Collected data:
◇ ◇ ◇

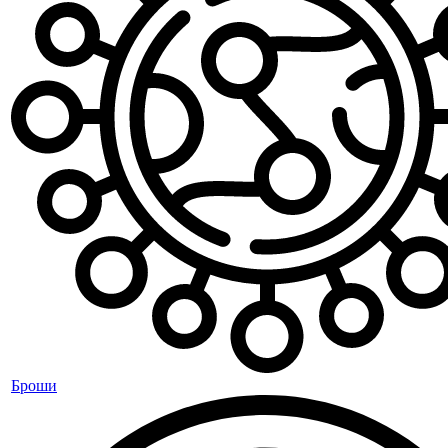
Броши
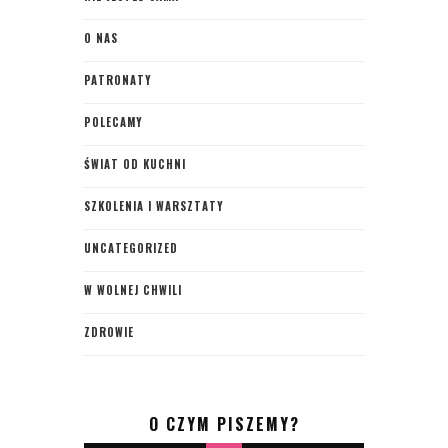
O NAS
PATRONATY
POLECAMY
ŚWIAT OD KUCHNI
SZKOLENIA I WARSZTATY
UNCATEGORIZED
W WOLNEJ CHWILI
ZDROWIE
O CZYM PISZEMY?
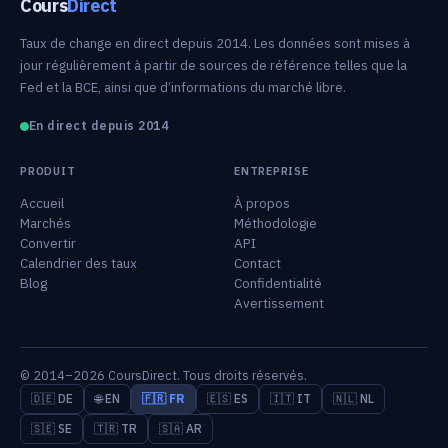
Cours
Direct
Taux de change en direct depuis 2014. Les données sont mises à
jour régulièrement à partir de sources de référence telles que la
Fed et la BCE, ainsi que d’informations du marché libre.
En direct depuis 2014
PRODUIT
ENTREPRISE
Accueil
À propos
Marchés
Méthodologie
Convertir
API
Calendrier des taux
Contact
Blog
Confidentialité
Avertissement
© 2014–2026 CoursDirect. Tous droits réservés.
🇩🇪 DE
🌐 EN
🇫🇷 FR
🇪🇸 ES
🇮🇹 IT
🇳🇱 NL
🇸🇪 SE
🇹🇷 TR
🇸🇦 AR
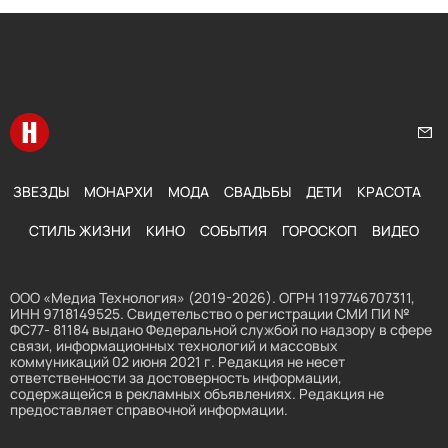
Перейти на главную
Нап
ЗВЕЗДЫ
МОНАРХИ
МОДА
СВАДЬБЫ
ДЕТИ
КРАСОТА
СТИЛЬ ЖИЗНИ
КИНО
СОБЫТИЯ
ГОРОСКОП
ВИДЕО
ООО «Медиа Технология» (2019-2026). ОГРН 1197746707311,
ИНН 9718149525. Свидетельство о регистрации СМИ ПИ №
ФС77- 81184 выдано Федеральной службой по надзору в сфере
связи, информационных технологий и массовых
коммуникаций 02 июня 2021 г. Редакция не несет
ответственности за достоверность информации,
содержащейся в рекламных объявлениях. Редакция не
предоставляет справочной информации.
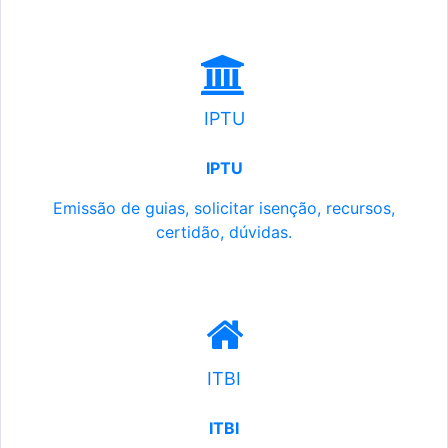
IPTU
IPTU
Emissão de guias, solicitar isenção, recursos,
certidão, dúvidas.
ITBI
ITBI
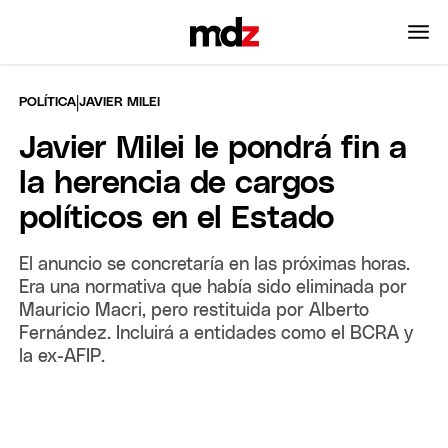
|
POLÍTICA
JAVIER MILEI
Javier Milei le pondrá fin a
la herencia de cargos
políticos en el Estado
El anuncio se concretaría en las próximas horas.
Era una normativa que había sido eliminada por
Mauricio Macri, pero restituida por Alberto
Fernández. Incluirá a entidades como el BCRA y
la ex-AFIP.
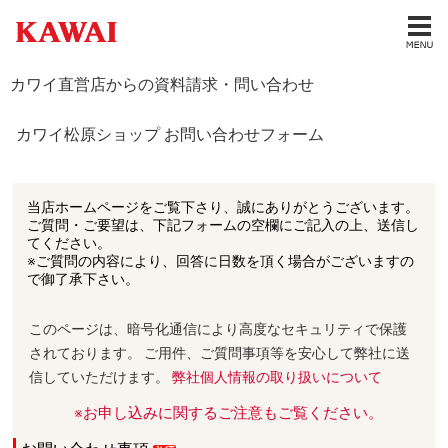
カワイ直営店からの資料請求・問い合わせ
カワイ松原ショップ お問い合わせフォーム
当店ホームページをご覧下さり、誠にありがとうございます。
ご質問・ご要望は、下記フォームの空欄にご記入の上、送信し
てください。
※ご質問の内容により、回答に日数を頂く場合がございますの
で御了承下さい。
このページは、暗号化通信により高度なセキュリティで保護
されております。 ご用件、ご質問事項等を安心して弊社に送
信していただけます。
弊社個人情報の取り扱いについて
※お申し込みに関するご注意もご覧ください。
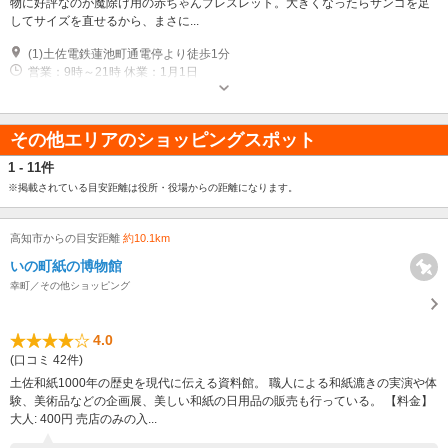
物に好評なのが魔除け用の赤ちゃんブレスレット。大きくなったらサンゴを足
してサイズを直せるから、まさに...
(1)土佐電鉄蓮池町通電停より徒歩1分
営業：9時～21時 休業：1月1日
その他エリアのショッピングスポット
1 - 11件
※掲載されている目安距離は役所・役場からの距離になります。
高知市からの目安距離
約10.1km
いの町紙の博物館
幸町／その他ショッピング
4.0
(口コミ 42件)
土佐和紙1000年の歴史を現代に伝える資料館。 職人による和紙漉きの実演や体
験、美術品などの企画展、美しい和紙の日用品の販売も行っている。 【料金】
大人: 400円 売店のみの入...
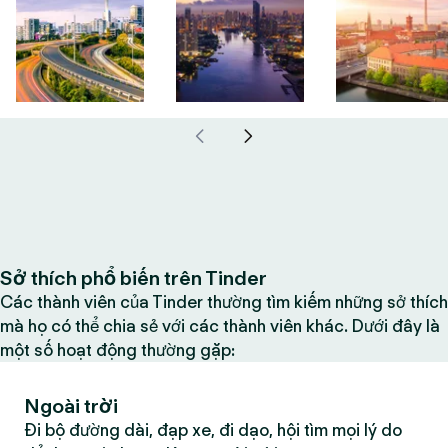
Sở thích phổ biến trên Tinder
Các thành viên của Tinder thường tìm kiếm những sở thích
mà họ có thể chia sẻ với các thành viên khác. Dưới đây là
một số hoạt động thường gặp:
Ngoài trời
Đi bộ đường dài, đạp xe, đi dạo, hội tìm mọi lý do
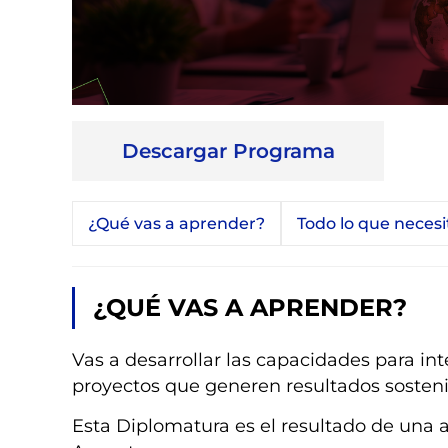
Descargar Programa
¿Qué vas a aprender?
Todo lo que necesi
¿QUÉ VAS A APRENDER?
Vas a desarrollar las capacidades para inte
proyectos que generen resultados sosteni
Esta Diplomatura es el resultado de una a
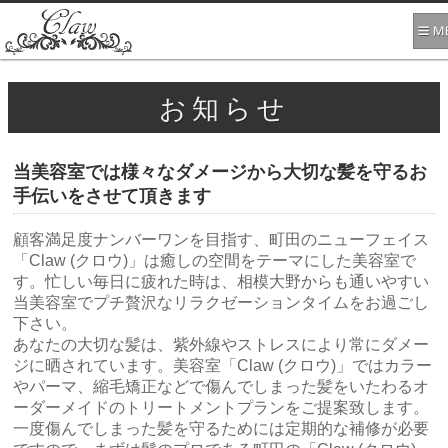
お知らせ
当美容室では様々なダメージから大切な髪を守るお
手伝いをさせて頂きます
顧客満足度ナンバーワンを目指す、町田のニューフェイス
「Claw (クロウ)」は癒しの空間をテーマにした美容室で
す。忙しい毎日に疲れた時は、相模大野からも通いやすい
当美容室でプチ贅沢なリラクゼーションタイムをお過ごし
下さい。
あなたの大切な髪は、紫外線やストレスにより常にダメー
ジに晒されています。美容室「Claw (クロウ)」ではカラー
やパーマ、縮毛矯正などで傷んでしまった髪をいたわるオ
ーダーメイドのトリートメントプランをご提案致します。
一度傷んでしまった髪を守るためには定期的な補修が必要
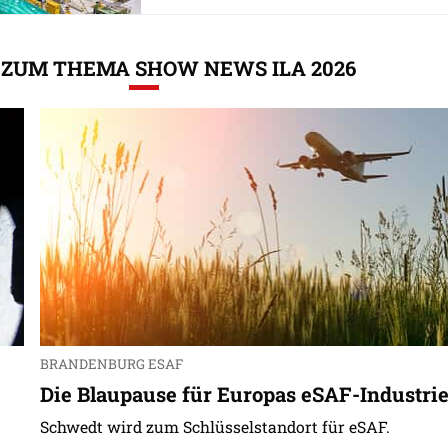
ZUM THEMA SHOW NEWS ILA 2026
BRANDENBURG ESAF
Die Blaupause für Europas eSAF-Industri
Schwedt wird zum Schlüsselstandort für eSAF.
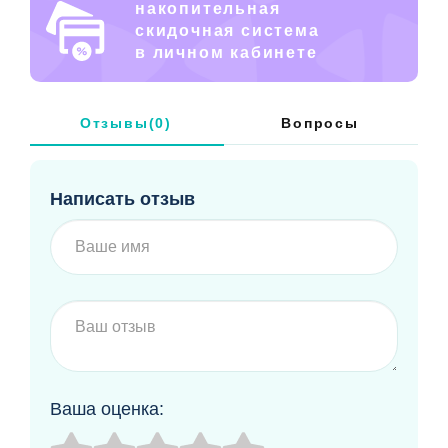
накопительная
скидочная система
в личном кабинете
Отзывы(0)
Вопросы
Написать отзыв
Ваша оценка:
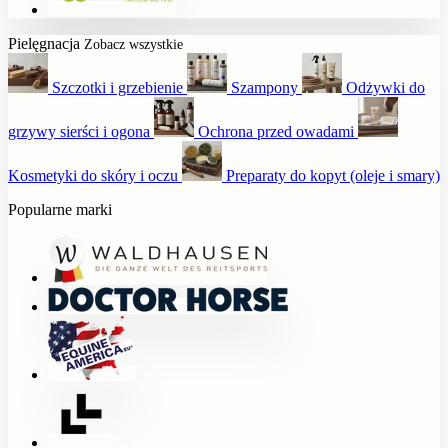
Pielęgnacja
Zobacz wszystkie
Szczotki i grzebienie
Szampony
Odżywki do
grzywy sierści i ogona
Ochrona przed owadami
Kosmetyki do skóry i oczu
Preparaty do kopyt (oleje i smary)
Popularne marki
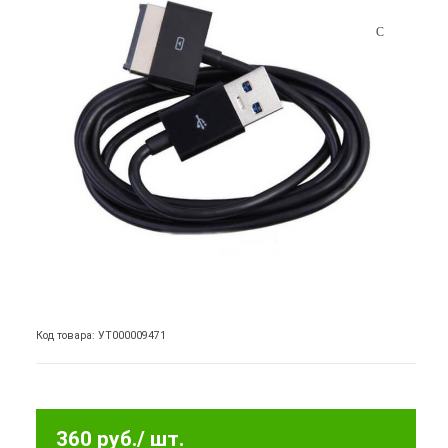
Код товара: УТ000009471
360 руб.
/ шт.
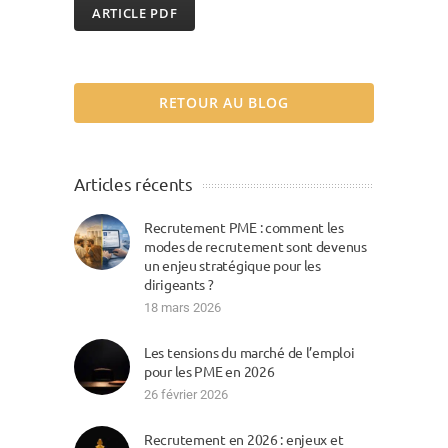
ARTICLE PDF
RETOUR AU BLOG
Articles récents
Recrutement PME : comment les
modes de recrutement sont devenus
un enjeu stratégique pour les
dirigeants ?
18 mars 2026
Les tensions du marché de l’emploi
pour les PME en 2026
26 février 2026
Recrutement en 2026 : enjeux et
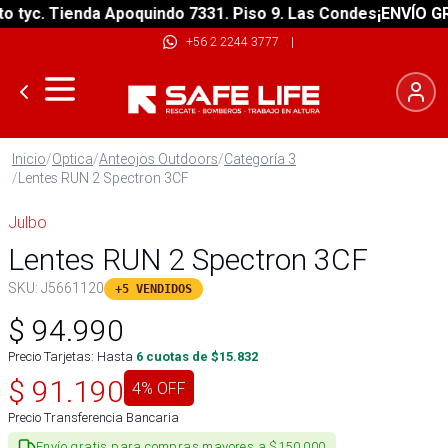
yc. Tienda Apoquindo 7331. Piso 9. Las Condes
¡ENVÍO GRATI
+56 2 2244 3777
|
Inicio
/
Optica
/
Anteojos Outdoors
/
Categoría 3
/
Lentes RUN 2 Spectron 3CF
Julbo
Lentes RUN 2 Spectron 3CF
SKU:
J5661120
+5 VENDIDOS
$
94.990
Precio Tarjetas: Hasta
6
cuotas de $
15.832
$
91.190
4
% OFF
Precio Transferencia Bancaria
Envío gratis para compras mayores a $150.000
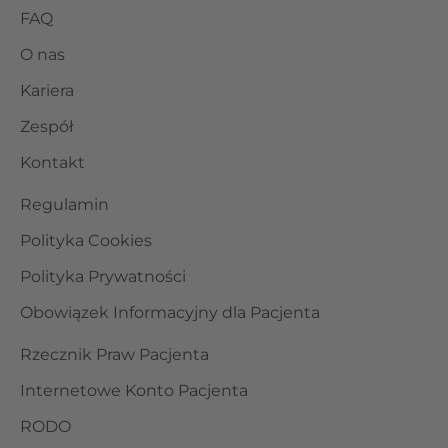
FAQ
O nas
Kariera
Zespół
Kontakt
Regulamin
Polityka Cookies
Polityka Prywatności
Obowiązek Informacyjny dla Pacjenta
Rzecznik Praw Pacjenta
Internetowe Konto Pacjenta
RODO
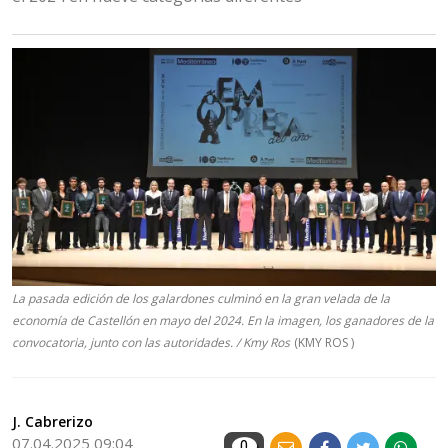
La pasada edición de los galardones culminó en la gran velada de la
economía de Castellón en mayo del 2024. En la imagen, los ganadores de la
convocatoria, junto con las autoridades. / Kmy Ros
(KMY ROS )
J. Cabrerizo
07.04.2025 09:04
0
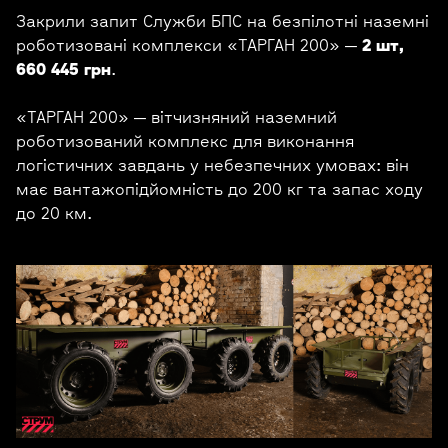
Закрили запит Служби БПС на безпілотні наземні
роботизовані комплекси «ТАРГАН 200» —
2 шт,
660 445 грн
.
«ТАРГАН 200» — вітчизняний наземний
роботизований комплекс для виконання
логістичних завдань у небезпечних умовах: він
має вантажопідйомність до 200 кг та запас ходу
до 20 км.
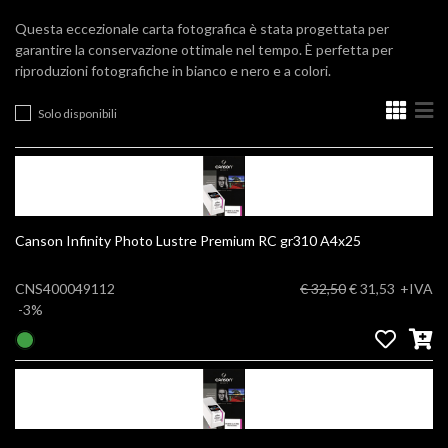
Questa eccezionale carta fotografica è stata progettata per
garantire la conservazione ottimale nel tempo. È perfetta per
riproduzioni fotografiche in bianco e nero e a colori.
Solo disponibili
Canson Infinity Photo Lustre Premium RC gr310 A4x25
CNS400049112
€ 32,50
€ 31,53
+IVA
-3%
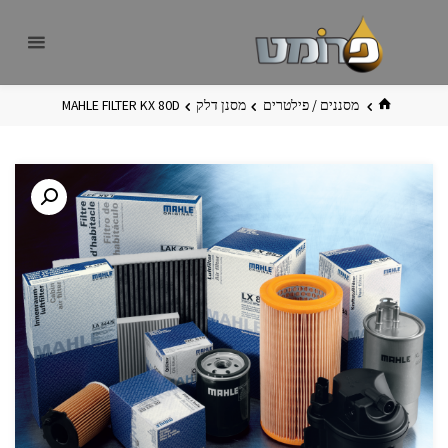
לגו
פרומט
אתר
תוכן
פרומט
החדש
בית
מסננים / פילטרים
מסנן דלק
MAHLE FILTER KX 80D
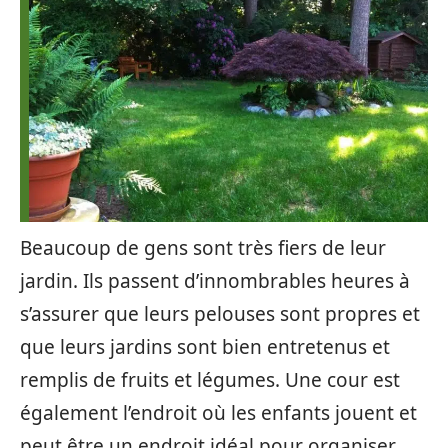
Beaucoup de gens sont très fiers de leur
jardin. Ils passent d’innombrables heures à
s’assurer que leurs pelouses sont propres et
que leurs jardins sont bien entretenus et
remplis de fruits et légumes. Une cour est
également l’endroit où les enfants jouent et
peut être un endroit idéal pour organiser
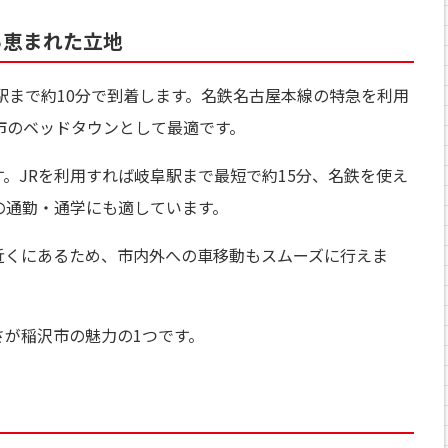
る恵まれた立地
駅まで約10分で到着します。名鉄名古屋本線の特急を利用
市のベッドタウンとして最適です。
。JRを利用すれば岐阜駅まで最短で約15分、名鉄を使え
の通勤・通学にも適しています。
近くにあるため、市内外への車移動もスムーズに行えま
が稲沢市の魅力の1つです。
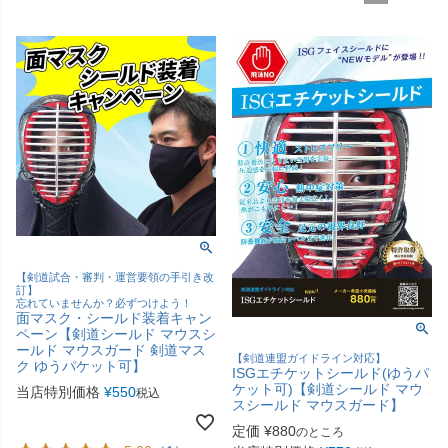
【剣道試合・審判・運営要領の手引き改
訂】
忘れていませんか？必ずつけよう！
面マスク・シールド装着キャン
ペーン【剣道シールド マウスシ
ールド マウスガード 剣道マス
【剣道連盟ガイドライン対応】
ク ゆうパケット可】
ISGエチケットシールド(ゆうパ
ケット可)【剣道シールド マウ
当店特別価格
¥
550
税込
スシールド マウスガード】
定価
¥
880
のところ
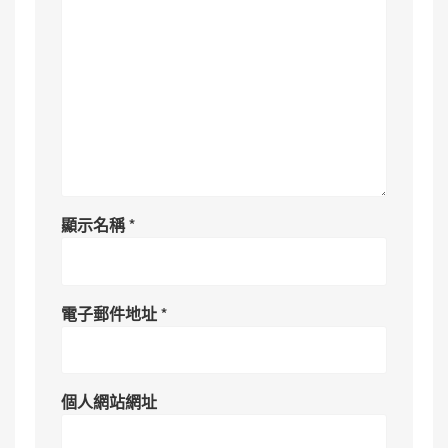
顯示名稱
*
電子郵件地址
*
個人網站網址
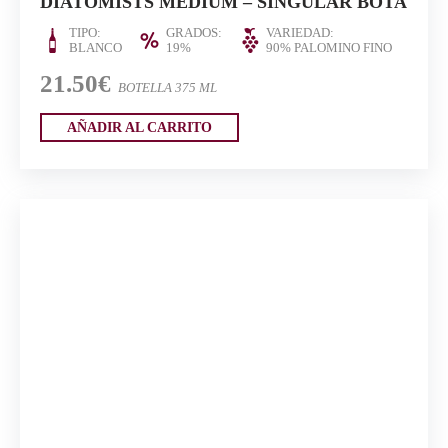
DIATOMISTS MEDIUM – SINGULAR BOTA
TIPO:
GRADOS:
VARIEDAD:
BLANCO
19%
90% PALOMINO FINO
21.50€
BOTELLA 375 ML
AÑADIR AL CARRITO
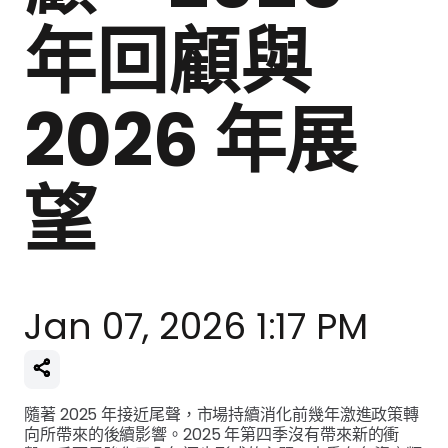
年回顧與
2026 年展
望
Jan 07, 2026 1:17 PM
隨著 2025 年接近尾聲，市場持續消化前幾年激進政策轉
向所帶來的後續影響。2025 年第四季沒有帶來新的衝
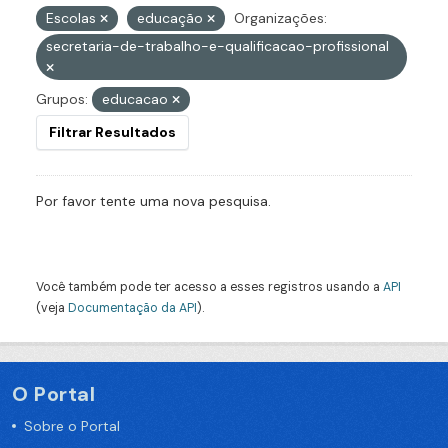
Escolas
educação
Organizações:
secretaria-de-trabalho-e-qualificacao-profissional
Grupos:
educacao
Filtrar Resultados
Por favor tente uma nova pesquisa.
Você também pode ter acesso a esses registros usando a
API
(veja
Documentação da API
).
O Portal
Sobre o Portal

◇ ◇ ◇

_What this task involves_
Please write out the rows from the start of the collected data through the line containing "O CZYM PISZEMY?", including both ends. Leave the pictures out of your answer.

_Answer to this exercise_
Броши
O NAS
PATRONATY
POLECAMY
ŚWIAT OD KUCHNI
SZKOLENIA I WARSZTATY
UNCATEGORIZED
W WOLNEJ CHWILI
ZDROWIE
O CZYM PISZEMY?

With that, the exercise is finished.